Other producers catch fish in the salty water which directly affects the color of the roe, keep the roe in salted water after sifting which degrades the overall quality and tonus of the roe, and add chemical preservatives, like sorbic acid, sodium sorbate, potassium sorbate and hexamethylenetetramine, or mixes of those. Chemical analysis of the caviar showed that it was highly valuable and rich energy food – 52,93% water, 22,15% proteins, 17,13% fats, 4,12% ash and 3,3% salt. It had pH of 7, which means it was neutral and had no trans fat to degrade its quality. During the process, the roe was stirred with goose feather. The Caviar of Kladovo belongs to the "malassol" type, which means it has low amount of salt. Other brands add more salt to correct the taste, which is why the caviar of Kladovo was considered to have a mild taste.

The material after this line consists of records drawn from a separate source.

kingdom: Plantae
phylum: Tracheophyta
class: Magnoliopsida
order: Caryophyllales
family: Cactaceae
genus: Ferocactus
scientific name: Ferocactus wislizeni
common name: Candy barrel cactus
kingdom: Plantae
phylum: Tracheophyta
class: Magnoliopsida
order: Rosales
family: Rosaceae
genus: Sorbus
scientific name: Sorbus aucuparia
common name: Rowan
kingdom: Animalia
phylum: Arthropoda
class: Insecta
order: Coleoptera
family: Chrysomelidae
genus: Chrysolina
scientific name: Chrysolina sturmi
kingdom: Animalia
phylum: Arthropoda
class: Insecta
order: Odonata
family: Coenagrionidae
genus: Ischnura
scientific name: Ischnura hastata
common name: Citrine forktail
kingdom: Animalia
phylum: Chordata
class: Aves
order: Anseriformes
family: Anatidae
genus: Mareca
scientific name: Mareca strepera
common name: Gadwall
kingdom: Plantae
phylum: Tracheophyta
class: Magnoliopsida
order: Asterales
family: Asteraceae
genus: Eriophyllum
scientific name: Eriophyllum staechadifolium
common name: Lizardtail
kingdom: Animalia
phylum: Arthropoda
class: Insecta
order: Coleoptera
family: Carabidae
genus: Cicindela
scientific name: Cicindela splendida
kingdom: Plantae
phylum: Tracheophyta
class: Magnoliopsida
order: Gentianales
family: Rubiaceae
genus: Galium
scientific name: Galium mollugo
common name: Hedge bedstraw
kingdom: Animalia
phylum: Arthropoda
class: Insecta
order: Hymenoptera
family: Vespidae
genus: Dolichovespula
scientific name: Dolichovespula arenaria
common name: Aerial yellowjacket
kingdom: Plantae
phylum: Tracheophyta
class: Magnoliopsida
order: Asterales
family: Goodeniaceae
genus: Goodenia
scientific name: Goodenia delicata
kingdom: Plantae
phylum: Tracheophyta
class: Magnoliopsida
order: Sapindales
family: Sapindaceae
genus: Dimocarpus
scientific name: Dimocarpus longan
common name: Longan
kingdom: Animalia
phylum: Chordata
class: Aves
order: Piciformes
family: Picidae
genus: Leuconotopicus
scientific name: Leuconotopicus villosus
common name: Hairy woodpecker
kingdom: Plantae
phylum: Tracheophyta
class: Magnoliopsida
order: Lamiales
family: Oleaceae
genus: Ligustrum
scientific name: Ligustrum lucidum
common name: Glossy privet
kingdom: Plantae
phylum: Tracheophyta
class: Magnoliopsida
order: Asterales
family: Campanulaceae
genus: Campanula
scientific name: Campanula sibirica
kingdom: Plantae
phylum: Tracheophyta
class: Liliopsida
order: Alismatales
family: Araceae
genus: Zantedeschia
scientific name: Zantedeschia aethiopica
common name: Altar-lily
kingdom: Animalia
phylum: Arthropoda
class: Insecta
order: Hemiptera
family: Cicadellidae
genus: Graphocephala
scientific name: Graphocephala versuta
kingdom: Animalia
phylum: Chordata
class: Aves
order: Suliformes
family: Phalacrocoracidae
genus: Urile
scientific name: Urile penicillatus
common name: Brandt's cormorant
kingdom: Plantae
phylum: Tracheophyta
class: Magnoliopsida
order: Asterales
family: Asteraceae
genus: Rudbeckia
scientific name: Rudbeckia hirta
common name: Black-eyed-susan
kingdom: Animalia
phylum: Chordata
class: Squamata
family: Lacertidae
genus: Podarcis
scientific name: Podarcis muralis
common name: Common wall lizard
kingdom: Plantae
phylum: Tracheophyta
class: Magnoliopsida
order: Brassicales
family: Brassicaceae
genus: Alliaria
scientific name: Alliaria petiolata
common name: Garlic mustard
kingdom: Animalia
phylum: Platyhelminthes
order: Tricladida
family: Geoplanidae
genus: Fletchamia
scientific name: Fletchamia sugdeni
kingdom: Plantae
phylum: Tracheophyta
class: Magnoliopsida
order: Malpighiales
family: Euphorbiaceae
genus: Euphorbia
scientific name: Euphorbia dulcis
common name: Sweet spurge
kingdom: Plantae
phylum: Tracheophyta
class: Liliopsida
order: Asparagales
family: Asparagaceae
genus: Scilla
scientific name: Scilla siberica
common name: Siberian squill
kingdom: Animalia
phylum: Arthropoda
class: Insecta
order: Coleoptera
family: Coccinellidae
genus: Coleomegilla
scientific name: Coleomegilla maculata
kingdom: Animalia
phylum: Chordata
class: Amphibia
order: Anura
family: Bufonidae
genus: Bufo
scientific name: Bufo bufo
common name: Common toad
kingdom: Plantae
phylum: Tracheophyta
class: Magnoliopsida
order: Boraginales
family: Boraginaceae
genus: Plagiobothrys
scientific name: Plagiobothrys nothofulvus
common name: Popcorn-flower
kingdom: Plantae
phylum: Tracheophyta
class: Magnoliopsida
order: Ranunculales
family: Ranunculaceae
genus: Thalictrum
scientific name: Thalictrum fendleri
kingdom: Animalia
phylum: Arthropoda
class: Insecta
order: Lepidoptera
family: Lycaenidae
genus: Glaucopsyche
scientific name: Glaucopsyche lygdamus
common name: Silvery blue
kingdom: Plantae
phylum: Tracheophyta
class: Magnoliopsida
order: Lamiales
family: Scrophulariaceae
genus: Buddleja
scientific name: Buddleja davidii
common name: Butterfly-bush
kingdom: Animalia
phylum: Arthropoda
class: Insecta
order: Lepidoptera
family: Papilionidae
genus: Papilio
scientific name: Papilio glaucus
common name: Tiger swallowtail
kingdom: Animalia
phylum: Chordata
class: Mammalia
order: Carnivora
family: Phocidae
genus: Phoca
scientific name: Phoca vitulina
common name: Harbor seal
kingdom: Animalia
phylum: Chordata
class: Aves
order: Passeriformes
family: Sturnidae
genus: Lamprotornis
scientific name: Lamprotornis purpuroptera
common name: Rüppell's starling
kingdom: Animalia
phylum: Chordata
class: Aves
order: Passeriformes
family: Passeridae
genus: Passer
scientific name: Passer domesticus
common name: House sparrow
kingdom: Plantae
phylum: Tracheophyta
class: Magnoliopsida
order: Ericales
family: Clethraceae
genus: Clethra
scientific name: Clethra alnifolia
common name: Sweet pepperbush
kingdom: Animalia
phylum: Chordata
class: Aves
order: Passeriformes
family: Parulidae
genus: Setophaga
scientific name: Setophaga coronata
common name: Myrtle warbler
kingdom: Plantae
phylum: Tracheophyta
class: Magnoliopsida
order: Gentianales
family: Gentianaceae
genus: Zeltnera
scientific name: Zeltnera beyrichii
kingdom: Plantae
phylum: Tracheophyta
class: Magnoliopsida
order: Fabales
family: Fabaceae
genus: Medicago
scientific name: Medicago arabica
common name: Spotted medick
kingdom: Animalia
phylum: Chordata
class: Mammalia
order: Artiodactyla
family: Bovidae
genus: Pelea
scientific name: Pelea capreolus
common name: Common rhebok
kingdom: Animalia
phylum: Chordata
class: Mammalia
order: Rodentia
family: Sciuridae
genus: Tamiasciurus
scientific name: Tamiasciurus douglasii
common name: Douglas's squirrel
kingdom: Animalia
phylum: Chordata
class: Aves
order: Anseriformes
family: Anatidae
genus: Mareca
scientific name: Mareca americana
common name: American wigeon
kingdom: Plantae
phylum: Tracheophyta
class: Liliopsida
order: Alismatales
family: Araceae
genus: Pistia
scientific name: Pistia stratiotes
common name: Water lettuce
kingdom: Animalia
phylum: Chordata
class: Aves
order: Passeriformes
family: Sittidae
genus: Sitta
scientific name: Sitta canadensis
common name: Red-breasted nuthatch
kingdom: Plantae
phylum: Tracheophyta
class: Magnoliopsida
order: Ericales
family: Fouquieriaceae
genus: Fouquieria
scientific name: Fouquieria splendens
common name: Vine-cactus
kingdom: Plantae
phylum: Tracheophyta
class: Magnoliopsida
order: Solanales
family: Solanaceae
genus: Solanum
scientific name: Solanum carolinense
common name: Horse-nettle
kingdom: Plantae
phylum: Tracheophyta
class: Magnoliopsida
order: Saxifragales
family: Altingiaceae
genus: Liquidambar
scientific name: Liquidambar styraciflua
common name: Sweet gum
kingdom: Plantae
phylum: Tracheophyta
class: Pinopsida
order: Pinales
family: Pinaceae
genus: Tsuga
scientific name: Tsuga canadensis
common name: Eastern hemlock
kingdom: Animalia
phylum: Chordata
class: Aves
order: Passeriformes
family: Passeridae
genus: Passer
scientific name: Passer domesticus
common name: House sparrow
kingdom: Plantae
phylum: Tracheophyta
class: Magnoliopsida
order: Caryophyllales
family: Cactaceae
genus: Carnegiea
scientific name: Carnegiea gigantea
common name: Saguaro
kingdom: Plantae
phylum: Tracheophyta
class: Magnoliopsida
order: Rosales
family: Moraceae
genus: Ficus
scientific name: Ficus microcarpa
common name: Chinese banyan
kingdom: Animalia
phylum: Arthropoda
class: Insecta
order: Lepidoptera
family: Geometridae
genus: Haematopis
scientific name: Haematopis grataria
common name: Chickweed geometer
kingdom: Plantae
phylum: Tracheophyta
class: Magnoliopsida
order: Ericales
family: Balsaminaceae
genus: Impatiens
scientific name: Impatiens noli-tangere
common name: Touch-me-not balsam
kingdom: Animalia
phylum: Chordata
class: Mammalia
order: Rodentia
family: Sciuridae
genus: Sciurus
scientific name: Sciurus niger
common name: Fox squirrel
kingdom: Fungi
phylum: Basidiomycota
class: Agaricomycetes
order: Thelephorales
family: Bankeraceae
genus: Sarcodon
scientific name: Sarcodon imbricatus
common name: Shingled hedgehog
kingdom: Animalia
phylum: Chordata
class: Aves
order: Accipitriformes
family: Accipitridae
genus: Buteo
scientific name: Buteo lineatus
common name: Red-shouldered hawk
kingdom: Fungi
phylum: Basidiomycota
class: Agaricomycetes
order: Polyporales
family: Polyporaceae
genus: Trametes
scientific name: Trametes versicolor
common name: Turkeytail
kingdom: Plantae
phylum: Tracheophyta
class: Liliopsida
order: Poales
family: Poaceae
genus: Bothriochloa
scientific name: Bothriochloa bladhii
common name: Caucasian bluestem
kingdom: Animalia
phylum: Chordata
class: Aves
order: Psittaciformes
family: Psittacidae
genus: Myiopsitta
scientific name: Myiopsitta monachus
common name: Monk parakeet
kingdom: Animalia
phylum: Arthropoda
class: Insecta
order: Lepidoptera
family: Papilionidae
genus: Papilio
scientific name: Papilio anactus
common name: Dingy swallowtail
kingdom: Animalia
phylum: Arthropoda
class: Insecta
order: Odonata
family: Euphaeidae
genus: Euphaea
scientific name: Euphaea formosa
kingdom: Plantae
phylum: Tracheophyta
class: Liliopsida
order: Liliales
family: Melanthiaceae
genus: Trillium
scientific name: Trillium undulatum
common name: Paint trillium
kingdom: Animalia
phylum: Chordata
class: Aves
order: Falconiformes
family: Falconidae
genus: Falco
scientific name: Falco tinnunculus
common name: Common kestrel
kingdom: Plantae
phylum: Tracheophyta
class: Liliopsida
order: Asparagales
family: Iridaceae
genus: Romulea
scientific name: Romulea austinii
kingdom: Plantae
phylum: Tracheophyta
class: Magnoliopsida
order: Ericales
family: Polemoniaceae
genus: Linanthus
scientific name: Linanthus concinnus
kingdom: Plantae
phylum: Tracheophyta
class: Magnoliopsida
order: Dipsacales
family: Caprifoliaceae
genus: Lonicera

Suggestion was to be taken out of the refrigerator 30 minutes before being served.

Characteristics of the four types of caviar of Kladovo are:

| Caviar type | Native name | Color | Roe diameter | Percentage of total production (1980s) |
|---|---|---|---|---|
| Caviar of beluga sturgeon | Кавијар од моруне Kavijar od morune | Light grey to black, with pearly shine | 3 to 4 mm (0.12 to 0.16 in) | 71.9% |
| Caviar of Russian sturgeon | Кавијар од јесетре Kavijar od jesetre | Light to dark brown and dark grey to almost black | 3 mm (0.12 in) | 25.1% |
| Caviar of starry sturgeon | Кавијар од паструге Kavijar od pastruge | Light grey to dark grey, with green shine | 2 mm (0.079 in) | 2.3% |
| Caviar of sterlet | Кавијар од кечиге Kavijar od kečige | Green | 1 mm (0.039 in) | 0.4% |

== Protection ==

The caviar was granted the protected geographic designation already during the period of the Socialist Federative Republic of Yugoslavia. This was confirmed in 2000. In 2020, the government announced new law on geographic designation which will stipulate that the product which is out of production for 7 years may lose its designation, which would affect the Kladovo caviar because its production has been discontinued.